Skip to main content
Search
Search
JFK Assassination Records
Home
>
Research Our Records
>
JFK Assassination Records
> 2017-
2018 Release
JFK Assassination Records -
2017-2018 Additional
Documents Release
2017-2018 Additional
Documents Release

###

The whole listing should be restated word for word.

→ **OUTPUT FOR THIS EXERCISE**:
Skip to main content
Search
Search
JFK Assassination Records
Home
>
Research Our Records
>
JFK Assassination Records
> 2017-
2018 Release
JFK Assassination Records -
2017-2018 Additional
Documents Release
2017-2018 Additional
Documents Release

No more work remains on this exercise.